Start of Excerpted records

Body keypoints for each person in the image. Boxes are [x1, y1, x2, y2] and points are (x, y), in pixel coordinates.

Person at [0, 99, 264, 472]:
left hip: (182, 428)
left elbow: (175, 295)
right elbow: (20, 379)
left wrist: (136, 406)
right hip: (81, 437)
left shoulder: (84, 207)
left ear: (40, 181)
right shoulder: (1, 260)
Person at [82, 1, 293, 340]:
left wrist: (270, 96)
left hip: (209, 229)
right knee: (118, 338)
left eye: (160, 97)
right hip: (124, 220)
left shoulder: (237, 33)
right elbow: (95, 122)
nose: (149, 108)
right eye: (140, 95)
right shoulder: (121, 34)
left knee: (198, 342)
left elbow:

End of Excerpted records

### [To do]
Keeping each word as it stands, transcribe every entry.

### [Result below]
Body keypoints for each person in the image. Boxes are [x1, y1, x2, y2] and points are (x, y), in pixel coordinates.

Person at [0, 99, 264, 472]:
left hip: (182, 428)
left elbow: (175, 295)
right elbow: (20, 379)
left wrist: (136, 406)
right hip: (81, 437)
left shoulder: (84, 207)
left ear: (40, 181)
right shoulder: (1, 260)
Person at [82, 1, 293, 340]:
left wrist: (270, 96)
left hip: (209, 229)
right knee: (118, 338)
left eye: (160, 97)
right hip: (124, 220)
left shoulder: (237, 33)
right elbow: (95, 122)
nose: (149, 108)
right eye: (140, 95)
right shoulder: (121, 34)
left knee: (198, 342)
left elbow:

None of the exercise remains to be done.